In June 2012 I pledged a £10m donation to charity. A chunk of that was £1m to the UK’s Citizens Advice service, which I followed through on very soon after. Some of you may be interested to know what it chose to do with the money.

For full info on what happened to the rest, see my What happened to my £10m to charity? blog.

The donation to Citizens Advice was a very deliberate choice of mine for three reasons.   

1) I’ve been a long-term fan. I’ve constantly recommended those in debt crisis visit their local bureau and I know how many it helps.  
2) While I want to use much of the cash on bespoke projects, I wanted a tangible, large donation to be speedily working in the sector that helped make me successful.
3) I wanted to shame the Government over its funding cuts to the service. The Citizens Advice should not have to rely on private individuals donating. I’m glad this point got some coverage at the time.

I deliberately left Citizens Advice an open hand with what to do with the money, asking only that it be focused more on its work offering debt and financial help.

The following note is from Citizens Advice in England and Wales (some of the money went separately to Northern Ireland and Scotland) – it’s a project update on the use of the donation.

The project itself focuses on prevention just as much as cure – something I’ve been passionately campaigning on for a long time, so this is a great start. Within that, I was particularly delighted that the money was filtered down to individual bureau, who pitched internally for the cash.

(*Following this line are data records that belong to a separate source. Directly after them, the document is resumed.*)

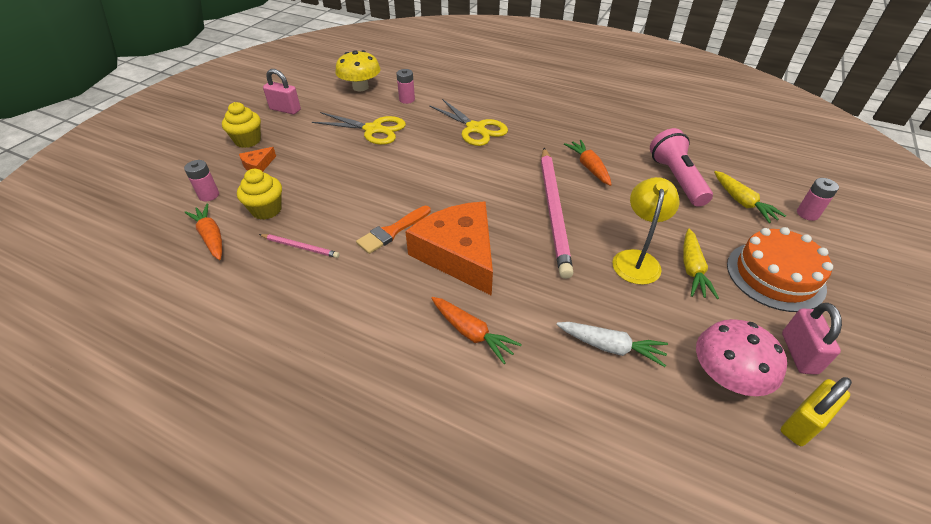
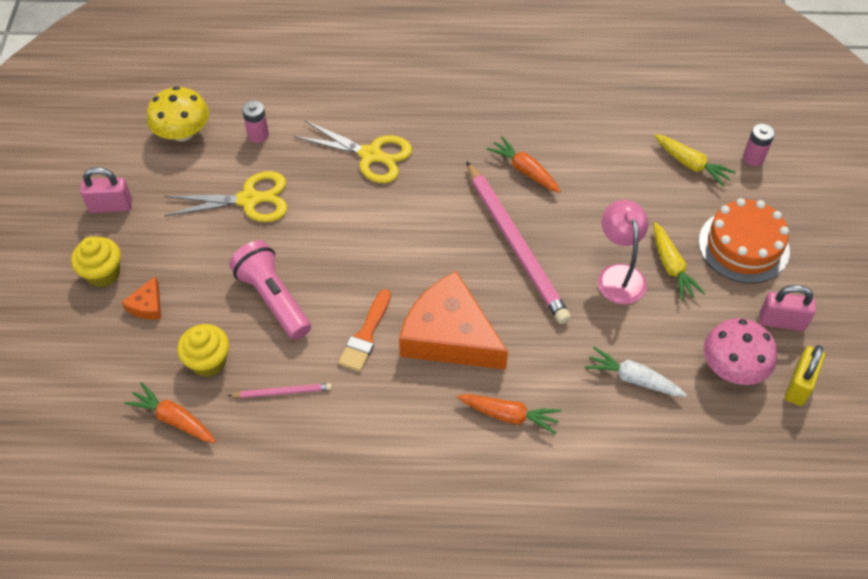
camera: 25 degrees left, 10 degrees up
pink battery [184,160,219,201] -> none
white carrot [557,322,668,367] -> white carrot turned 150 degrees counterclockwise [585,347,687,397]
yellow lamp [613,177,679,285] -> pink lamp [598,200,648,304]
pink flashlight [650,128,713,207] -> pink flashlight moved to [229,240,311,340]
pink padlock [782,303,842,375] -> pink padlock turned 60 degrees counterclockwise [760,285,816,331]

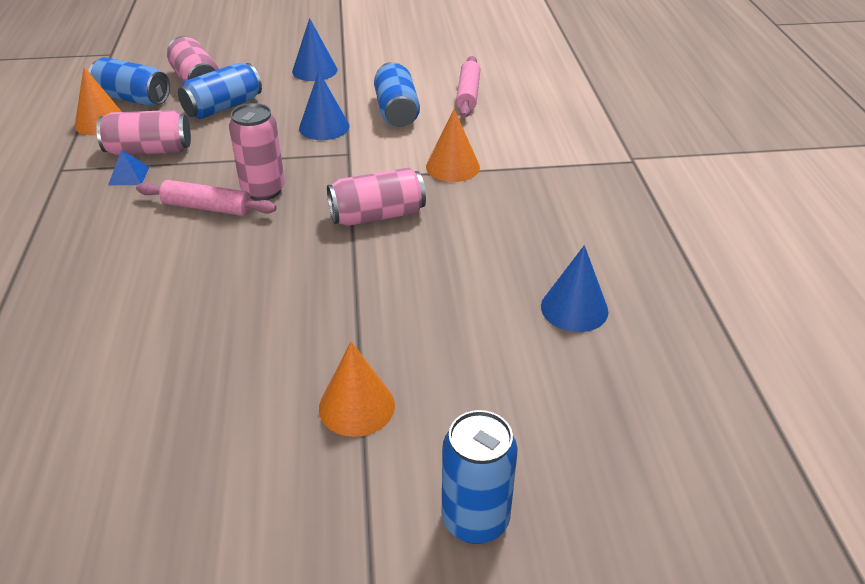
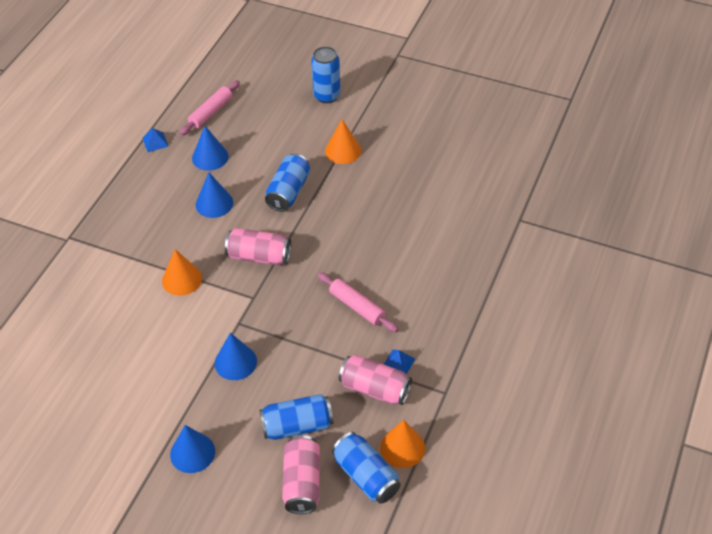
camera: 150 degrees left, 10 degrees up
pink can [229,103,285,201] -> none
blue can [374,62,420,127] -> blue can moved to [265,153,310,212]
pink rolling pin [456,56,480,118] -> pink rolling pin moved to [180,80,240,135]
none -> blue pyramid [142,128,169,152]
none -> blue cone [196,173,233,218]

I hope the pilot scheme the money is going to will be a success. Here’s the update on it…

The Integrated Money Advice model pilot

Funded by the Martin Lewis donation, a number of Citizens Advice bureaux have been chosen to run pilot projects to test key aspects of an Integrated Money Advice model. The model looks at every stage of the client process, from client entry to outcomes. 

In particular it will explore the client’s debt and financial capability situation, identifying the range of debt remedies open to them. The pilots will also be testing a ‘money-focused interview’, identifying areas in which the client needs more support and when to refer them to more in-depth financial capability support.

Which bureaux are involved?

  • York and District CAB
  • Halton District CAB
  • West Oxfordshire CAB
  • Staffordshire North CAB
  • Portsmouth CAB
  • Bedworth, Rugby and Nuneaton CAB (Brancab)
  • Redhill CAB
  • Harrow CAB
  • Cheshire West CAB
  • Boston CAB
  • North Warwickshire CAB
  • Torbay CAB
  • Tunbridge Wells and District CAB
  • Exeter CAB
  • Canolfan Cynghori Ynys Mon CAB
  • North Liverpool CAB.

What will the pilot be testing?

  • An assessment tool aimed at the client entry point in the model – this tool will explore the client’s debt situation and financial capability to identify the range of debt remedies open to them, whether they have any emergencies or need more help in understanding their financial situation before they access full debt advice. The tool also identifies the next steps for the client including early referrals and routing within the bureau.
  • A "money-focused interview" – this will integrate a limited amount of financial capability into the debt advice session, including identifying areas in which the client needs more support, promoting money management skills to them, looking at client motivation, quick wins and when to refer them to more in-depth financial capability support. It will also test the usefulness of the client information collected via the assessment tool that a future adviser would use when subsequently picking up the client’s case.

What are the project timescales?

  • The pilot will run from July 2013 to April 2014. The project will start with monitoring the outcomes of clients going through the existing service in each bureau up until October.
  • The two changes to the model will be implemented from October and will be monitored in the same way over a five month period.
  • A report on the findings of the pilot will be published on its completion.

How will the pilot benefit the service?

The key findings of the pilot will help the Citizens Advice service to develop their money advice services meeting more clients’ needs in the future.